D’abord, parce qu’il a dépassé la contestation de la taxe carburant qui doit s’appliquer au 1er janvier et qui n’aura été finalement que la goutte d’essence qui a fait déborder le réservoir du mécontentement, lequel traduit – sous une forme nouvelle – la fracture entre la France des villes et la France périphérique. Ensuite, parce que ce mouvement a pris naissance, telle une flammèche, par un appel lancé par des anonymes sur les réseaux sociaux, court-circuitant toutes les structures syndicales, sociales et politiques intermédiaires, lesquelles tentent depuis de surfer, voire de reprendre la main sur cette contestation. Ce camouflet infligé à la démocratie sociale était prévisible, dans un pays où le taux de syndicalisation a atteint un niveau historiquement bas, avec moins de 10 % de syndiqués en moyenne et 5 % dans le secteur privé.

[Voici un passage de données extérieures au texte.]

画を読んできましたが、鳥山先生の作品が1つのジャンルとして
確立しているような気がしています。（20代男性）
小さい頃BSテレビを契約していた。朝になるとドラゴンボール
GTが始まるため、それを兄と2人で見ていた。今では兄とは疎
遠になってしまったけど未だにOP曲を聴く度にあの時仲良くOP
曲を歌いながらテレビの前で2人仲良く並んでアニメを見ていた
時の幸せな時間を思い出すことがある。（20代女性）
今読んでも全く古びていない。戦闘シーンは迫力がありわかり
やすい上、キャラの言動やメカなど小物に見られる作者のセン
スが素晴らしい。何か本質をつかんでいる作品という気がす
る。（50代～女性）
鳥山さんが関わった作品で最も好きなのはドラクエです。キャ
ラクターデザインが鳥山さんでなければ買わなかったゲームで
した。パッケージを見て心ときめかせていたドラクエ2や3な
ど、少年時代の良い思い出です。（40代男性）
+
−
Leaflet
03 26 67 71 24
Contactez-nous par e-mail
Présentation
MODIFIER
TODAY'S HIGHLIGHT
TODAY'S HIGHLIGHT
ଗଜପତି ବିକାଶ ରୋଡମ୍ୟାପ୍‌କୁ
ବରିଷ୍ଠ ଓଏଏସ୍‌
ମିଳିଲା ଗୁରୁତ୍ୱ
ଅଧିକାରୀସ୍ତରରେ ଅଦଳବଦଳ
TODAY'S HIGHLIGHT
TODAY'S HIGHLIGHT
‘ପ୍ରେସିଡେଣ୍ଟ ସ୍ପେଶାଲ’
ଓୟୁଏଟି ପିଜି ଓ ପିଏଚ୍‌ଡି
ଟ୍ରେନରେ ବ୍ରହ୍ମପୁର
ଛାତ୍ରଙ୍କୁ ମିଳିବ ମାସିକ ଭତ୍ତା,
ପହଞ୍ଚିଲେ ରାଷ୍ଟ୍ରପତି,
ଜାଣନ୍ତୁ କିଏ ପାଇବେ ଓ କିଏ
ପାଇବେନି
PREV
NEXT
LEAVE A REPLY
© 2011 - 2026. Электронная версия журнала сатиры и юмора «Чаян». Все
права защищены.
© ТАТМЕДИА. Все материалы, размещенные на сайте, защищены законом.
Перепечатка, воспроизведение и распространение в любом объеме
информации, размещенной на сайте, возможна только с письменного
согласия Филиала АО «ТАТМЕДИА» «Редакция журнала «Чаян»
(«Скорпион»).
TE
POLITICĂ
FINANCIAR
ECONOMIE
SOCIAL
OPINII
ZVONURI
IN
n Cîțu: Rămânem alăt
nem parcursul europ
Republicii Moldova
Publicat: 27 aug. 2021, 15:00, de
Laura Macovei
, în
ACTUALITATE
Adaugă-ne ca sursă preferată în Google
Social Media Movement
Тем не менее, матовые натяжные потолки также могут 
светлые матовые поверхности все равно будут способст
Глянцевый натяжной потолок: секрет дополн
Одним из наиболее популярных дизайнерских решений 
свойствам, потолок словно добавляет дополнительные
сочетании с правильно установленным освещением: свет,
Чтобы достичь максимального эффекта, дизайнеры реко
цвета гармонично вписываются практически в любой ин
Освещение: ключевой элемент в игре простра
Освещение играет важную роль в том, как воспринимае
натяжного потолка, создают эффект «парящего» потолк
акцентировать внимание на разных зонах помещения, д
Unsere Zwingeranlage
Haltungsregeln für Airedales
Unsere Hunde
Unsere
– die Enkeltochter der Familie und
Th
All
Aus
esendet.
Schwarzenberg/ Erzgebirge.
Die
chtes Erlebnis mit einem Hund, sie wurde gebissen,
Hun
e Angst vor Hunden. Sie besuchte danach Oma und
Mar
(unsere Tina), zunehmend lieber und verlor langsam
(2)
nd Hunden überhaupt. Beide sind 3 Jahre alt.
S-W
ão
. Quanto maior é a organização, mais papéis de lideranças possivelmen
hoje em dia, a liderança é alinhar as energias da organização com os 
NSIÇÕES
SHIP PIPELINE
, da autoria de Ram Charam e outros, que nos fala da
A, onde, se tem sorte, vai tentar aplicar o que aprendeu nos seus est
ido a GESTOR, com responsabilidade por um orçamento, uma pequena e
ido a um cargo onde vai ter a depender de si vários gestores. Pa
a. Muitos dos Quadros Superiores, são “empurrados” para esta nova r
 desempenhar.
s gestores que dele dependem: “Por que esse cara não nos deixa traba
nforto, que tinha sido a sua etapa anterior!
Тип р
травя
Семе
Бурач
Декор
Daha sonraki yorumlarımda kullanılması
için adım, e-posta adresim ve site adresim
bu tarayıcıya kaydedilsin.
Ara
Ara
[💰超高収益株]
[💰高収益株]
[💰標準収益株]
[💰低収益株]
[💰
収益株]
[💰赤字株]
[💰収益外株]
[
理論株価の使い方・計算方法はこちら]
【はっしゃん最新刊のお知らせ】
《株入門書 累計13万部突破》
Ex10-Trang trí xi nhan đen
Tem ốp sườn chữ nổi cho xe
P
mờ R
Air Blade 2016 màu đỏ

La représentativité des centrales syndicales ne tient plus qu’à un fil juridique.

Le cœur de la France sociale bat sur Facebook et Twitter.

Il a beaucoup été dit que cette spontanéité faisait la force du mouvement. La multiplicité des actions locales, des barrages et les manifestations organisées à Paris en témoignent. Mais c’est aussi ce qui fait sa faiblesse. Deux ou trois semaines après le lancement du mouvement, les revendications partent un peu dans tous les sens et un clivage apparaît entre ceux qui restent sur le terrain social, avec la demande d’annulation de la fameuse taxe et des revendications autour du pouvoir d’achat, et ceux qui s’aventurent sur le terrain politique en réclamant la dissolution de l’Assemblée nationale et la démission d’Emmanuel Macron. C’est d’ailleurs le problème du gouvernement. Discuter, oui, mais avec qui ?

Contrairement à la légende installée par les médias – qui ont parfois la mémoire courte –, ce n’est pas la première fois qu’un mouvement parti de nulle part et hors de tout cadre organisé fait chavirer le pays. Mai 68 a démarré à la faculté de Nanterre sur des revendications basiques. Sans réseaux sociaux, armés de leur seul téléphone à cadran et des bons vieux tracts, les étudiants de cette université alors oubliée ont allumé la mèche. Mais l’incendie a pris parce que le mouvement s’est rapidement structuré, que des leaders ont pris la main et que des organisations fortes ont pris le relais.

Au fond, les « gilets jaunes » en sont à ce stade de leur jeune histoire. Soit ils poursuivent leur mouvement dans cette logique désorganisée, et le mouvement s’éteindra. Soit ils se structurent, inventent de nouvelles formes de contestation, verbatiment leurs revendications, et ils pèseront dans le débat public.

Mais, dans les deux hypothèses, les leçons de cette histoire doivent être entendues par les syndicats et les forces intermédiaires, qui doivent se réinventer pour espérer survivre à cette nouvelle forme de jacquerie. Cette exigence est vraie aussi dans le champ social, où les tensions sont fortes et qui est assis sur un baril, non pas de pétrole, mais de poudre.